Generative AI is not an Expert System
It’s important to be clear about what generative AI is—and what it is not.
Generative AI and ChatGPT are not expert systems. They do not “know” facts in the same way a curated knowledge base or rule engine does. They generate responses based on learned patterns and probabilities. That means they can be fluent and convincing even when they are wrong, incomplete or out of date.
Stephen Wolfram’s article is a helpful way to think about this boundary, and why combining generative AI with computational and verified knowledge can unlock more reliable outcomes: Wolfram|Alpha as the Way to Bring Computational Knowledge Superpowers to ChatGPT
Because these systems are trained on large corpora of text (from many sources), they may fail to distinguish between widely repeated myths and verified facts. They can misunderstand context. They can “hallucinate” details that sound plausible. They can also inherit the limitations of the data they were trained on—especially if the model has not been grounded in authoritative sources for the specific domain.

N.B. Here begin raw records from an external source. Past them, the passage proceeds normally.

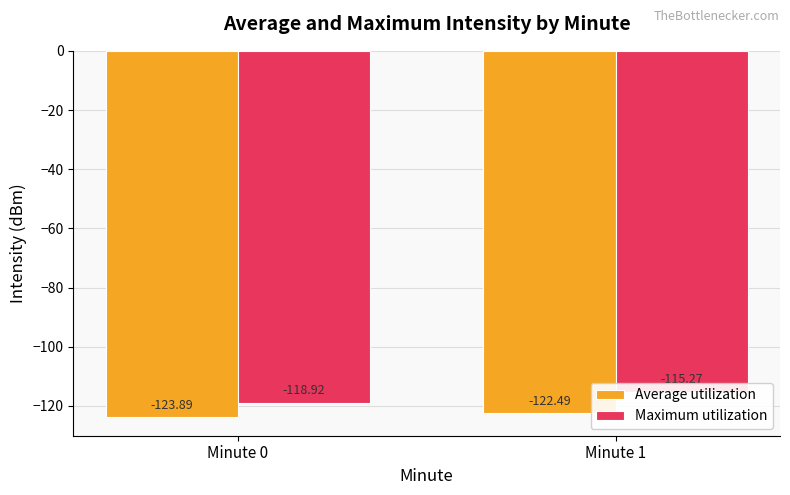

The value of Average utilization at Minute 0 is -197.2. True or false?

False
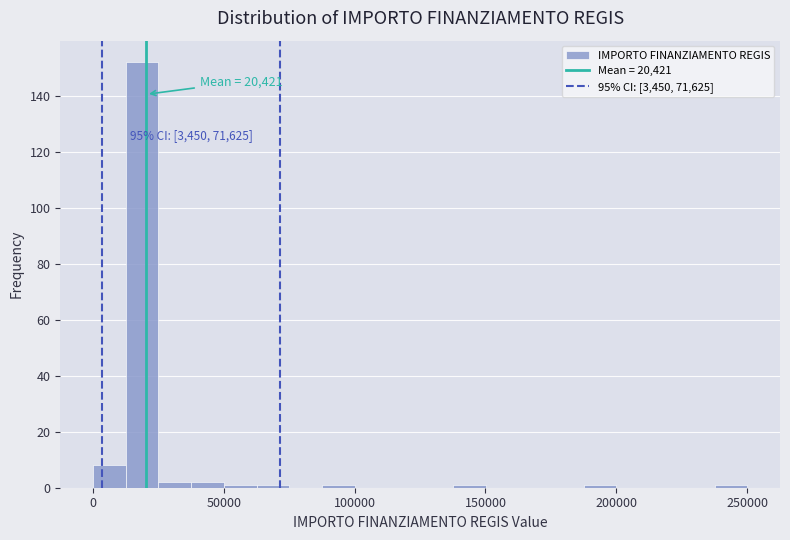

Read against the x-axis, roughly where is the centre of the tallest bar?

20000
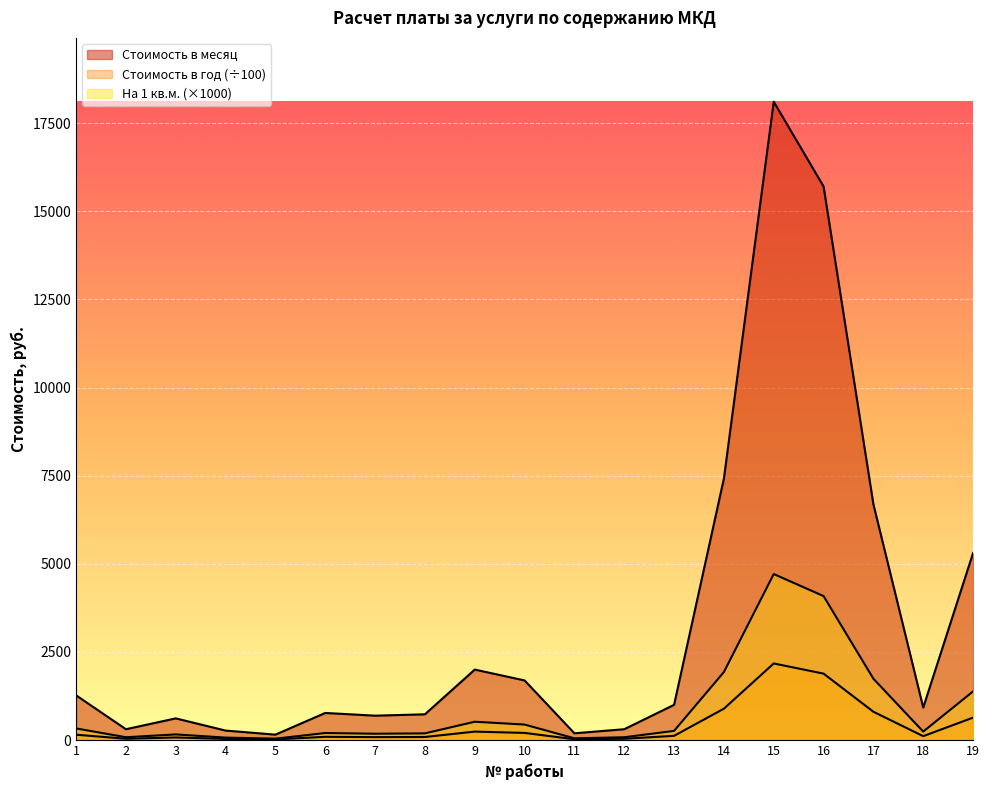

Which category has the lowest value in the Стоимость на 1 кв.м. series?

5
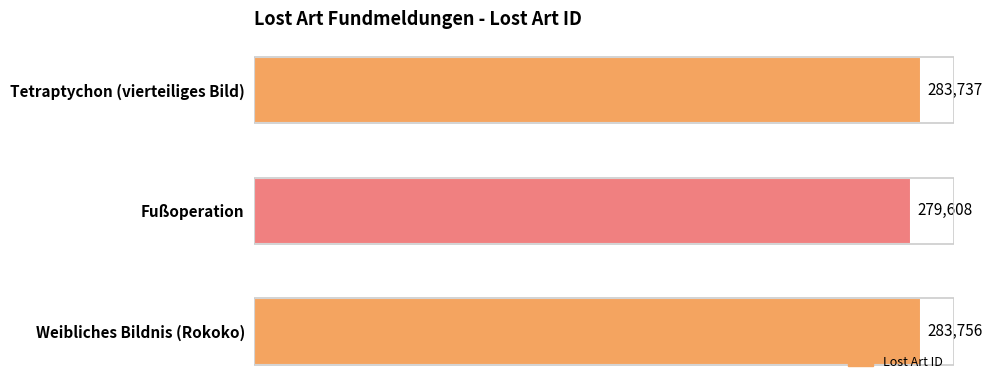

What is the average value?

282367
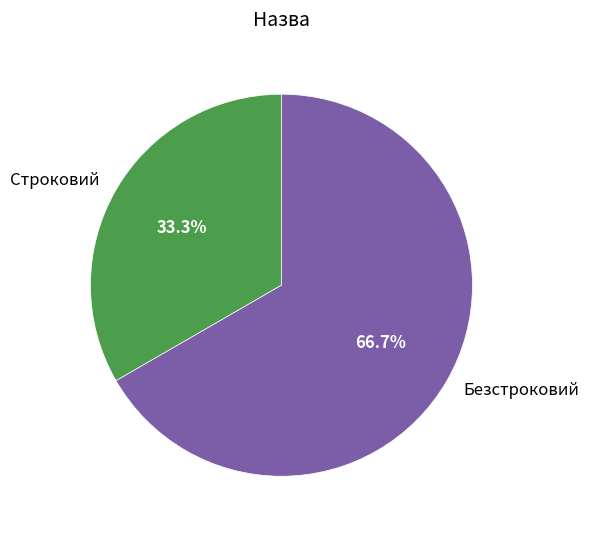

Which category has the smallest portion of the pie?

Строковий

That matters in public services. A system that gives a confident but incorrect answer can misdirect a citizen, delay access to support, or undermine trust in the service.
In practice, the safest approach is to treat generative AI as a language and reasoning layer, not the final authority. It should be used alongside:
- verified knowledge sources (policy libraries, service directories, eligibility rules);
- fact-checking and validation steps where appropriate;
- and human oversight for complex, sensitive, high-impact decisions.

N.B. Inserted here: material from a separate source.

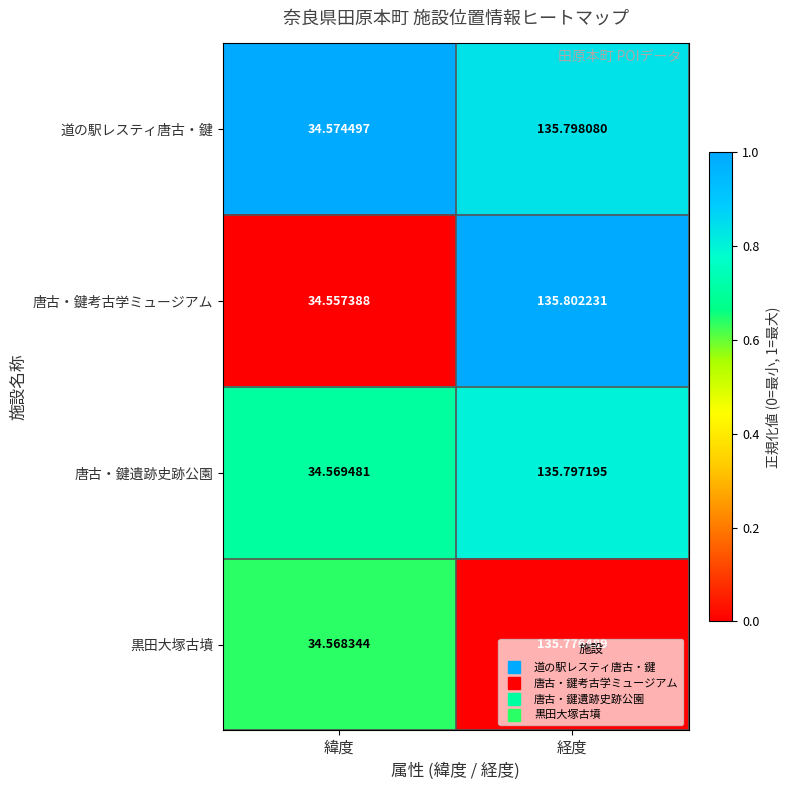

List the series in order of their overall mean, lowest first.

黒田大塚古墳, 唐古・鍵考古学ミュージアム, 唐古・鍵遺跡史跡公園, 道の駅レスティ唐古・鍵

This is where “hybrid” designs become powerful: generative AI handles the conversation, the summarisation and the user experience, while authoritative systems (and people) handle policy logic, eligibility decisions, and safety-critical judgement.
Returning to healthcare: there is a very real risk that a generative system could miss important context or fail to highlight a risk factor, especially if it is asked to operate beyond its design boundary. Ethical and legal responsibilities must be explicit: who is accountable, what the system is allowed to do, how uncertainty is handled, and how citizens can escalate or appeal.
Policy, Governance and Transparency
To realise the benefits while controlling the risks, agencies need more than a pilot and a set of prompts. They need an operating model.
At a minimum, that includes:
- ensuring any data collected from citizens is stored securely and processed lawfully;
- ensuring automated decisions are explainable, auditable and contestable;
- designing the experience to be human-centred—clear boundaries, clear escalation routes, and language that supports trust rather than mimics human authority.
It also includes practical controls: model evaluation, red-teaming, bias testing, logging, monitoring, incident handling, and change management. In other words, the same discipline we expect in other critical service components—adapted for AI systems.
Summary
Generative AI and conversational systems like ChatGPT offer real opportunities to improve public services: faster access to information, reduced administrative burden, better use of organisational knowledge, and a more responsive service experience.
But these benefits are only sustainable if the risks are taken seriously—trust, privacy, bias, accountability and accuracy. Governments and public bodies will need clear ethical frameworks, strong governance, and implementation approaches that combine the strengths of AI with verified knowledge and human judgement.
In a world of shrinking budgets, rising demand and urgent expectations for improvement, generative AI is an exciting opportunity—but not a shortcut. The organisations that benefit most will be those that invest in clarity: what the system is for, how it is controlled, and how it supports citizens safely, fairly and transparently.